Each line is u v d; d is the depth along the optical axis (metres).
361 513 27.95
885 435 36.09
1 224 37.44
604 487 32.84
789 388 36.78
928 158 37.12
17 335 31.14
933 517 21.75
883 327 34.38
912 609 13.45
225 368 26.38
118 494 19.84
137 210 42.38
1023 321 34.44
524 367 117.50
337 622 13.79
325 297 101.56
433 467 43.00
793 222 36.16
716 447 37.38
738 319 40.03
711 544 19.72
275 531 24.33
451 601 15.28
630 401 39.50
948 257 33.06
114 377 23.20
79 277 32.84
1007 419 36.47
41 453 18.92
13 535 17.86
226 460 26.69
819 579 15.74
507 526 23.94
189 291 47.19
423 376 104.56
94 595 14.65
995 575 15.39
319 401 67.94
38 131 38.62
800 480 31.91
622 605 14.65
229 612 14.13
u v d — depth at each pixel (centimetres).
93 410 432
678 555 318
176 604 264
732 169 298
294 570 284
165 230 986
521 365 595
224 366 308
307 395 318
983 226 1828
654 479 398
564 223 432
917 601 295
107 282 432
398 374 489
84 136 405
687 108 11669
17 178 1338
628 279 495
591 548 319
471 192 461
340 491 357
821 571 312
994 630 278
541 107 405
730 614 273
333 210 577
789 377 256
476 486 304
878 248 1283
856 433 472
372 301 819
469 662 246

● **What is expected**
Output only a verbatim copy of the lines spanning from the line that contains "275 531 24.33" to the end of the records above.

● **Reply to the exercise**
275 531 24.33
451 601 15.28
630 401 39.50
948 257 33.06
114 377 23.20
79 277 32.84
1007 419 36.47
41 453 18.92
13 535 17.86
226 460 26.69
819 579 15.74
507 526 23.94
189 291 47.19
423 376 104.56
94 595 14.65
995 575 15.39
319 401 67.94
38 131 38.62
800 480 31.91
622 605 14.65
229 612 14.13
u v d — depth at each pixel (centimetres).
93 410 432
678 555 318
176 604 264
732 169 298
294 570 284
165 230 986
521 365 595
224 366 308
307 395 318
983 226 1828
654 479 398
564 223 432
917 601 295
107 282 432
398 374 489
84 136 405
687 108 11669
17 178 1338
628 279 495
591 548 319
471 192 461
340 491 357
821 571 312
994 630 278
541 107 405
730 614 273
333 210 577
789 377 256
476 486 304
878 248 1283
856 433 472
372 301 819
469 662 246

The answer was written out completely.